Le panel présenté portait sur les migrations : Sécurisation et nécropolitique, en se concentrant sur les migrations internationales africaines à la frontière sud, en particulier sur la route de l’Atlantique (Afrique de l’Ouest-Îles Canaries). Toutefois, l’objectif est de créer un espace de dialogue et de réflexion sur la possibilité d’appliquer le lien entre la sécurisation et la nécropolitique à d’autres études de cas du continent africain.
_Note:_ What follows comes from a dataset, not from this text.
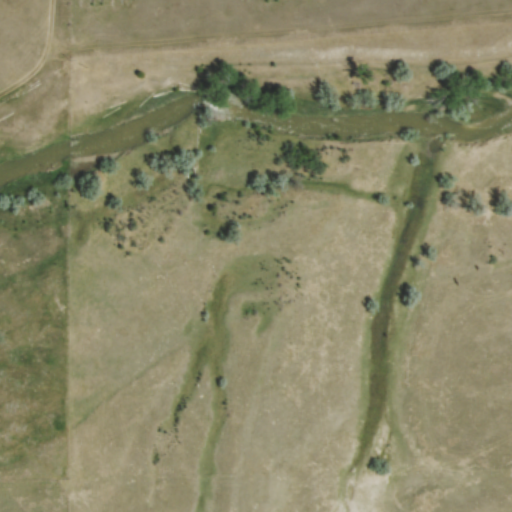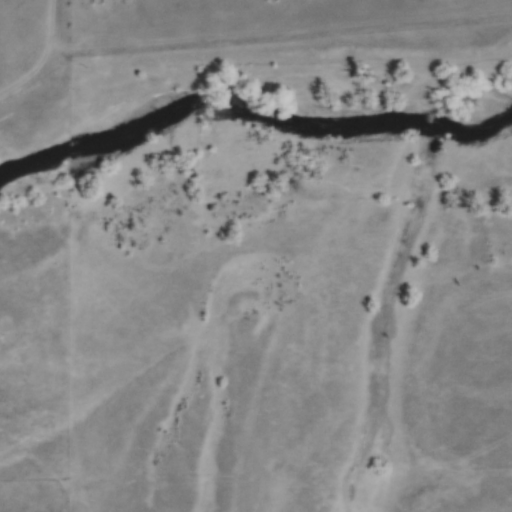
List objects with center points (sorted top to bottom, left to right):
river: (251, 112)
Comme l’a souligné Mbuyi Kabunda, aucune région ou couche de la société n’est épargnée par les migrations, car nous vivons à une époque caractérisée par le trinôme entre développement, migration et relations internationales. Pour sa part, le phénomène migratoire africain s’inscrit dans les inégalités structurelles qui persistent dans le système international actuel. La présence de violences et de conflits armés, de crises économiques et financières, de modèles d’organisation des institutions politiques et de l’État étrangers au continent sont autant de facteurs qui fragilisent la stabilité du continent. En 2006, les flux migratoires africains vers les îles Canaries ont augmenté, ce qui a conduit le gouvernement central espagnol à mettre en œuvre le premier plan Afrique (2006-2008), un cadre stratégique de politique étrangère définissant une feuille de route pour ses relations avec l’Afrique. Ce cadre stratégique compte désormais trois éditions qui ont été formulées à des moments différents dans des contextes nationaux et internationaux différents (2006, 2009 et 2020 respectivement), et dont les mises à jour prennent le relais du plan précédent. Bien que le premier plan pour l’Afrique aborde une variété de questions, nous sommes particulièrement intéressés par la section consacrée à la régulation et à la gestion des migrations en vue de réduire l’afflux de migrants africains irréguliers en Espagne, en utilisant des mesures telles que le contrôle des frontières, les accords bilatéraux avec des pays tiers et l’appel à la collaboration avec l’Union européenne et d’autres organisations régionales africaines.
[GEA]Les relations avec l’Afrique sont basées sur une vision afro-pessimiste qui “(re)construit discursivement le continent comme un scénario d’instabilité politique, de conflits armés, d’États “fragiles” ou “défaillants”, de catastrophes naturelles, d’épidémies (par exemple le VIH-SIDA, le paludisme, Ebola), etc.” (African Studies Group, 2020). Les Plans parlent des “causes profondes” qui sont le terreau de la migration, et bien qu’ils n’expliquent pas ce que l’on entend par “causes profondes”, celles-ci sont traitées comme des causes endogènes des États africains. La conversion des causes structurelles en causes endogènes propices à la mobilité interrégionale conduit à percevoir les initiatives de coopération du gouvernement espagnol comme des actions solidaires, exerçant le rôle d’un partenaire altruiste engagé en faveur des droits fondamentaux des sociétés africaines ; de même qu’elle exonère les responsabilités de la participation du gouvernement espagnol dans les instabilités qui affectent le continent.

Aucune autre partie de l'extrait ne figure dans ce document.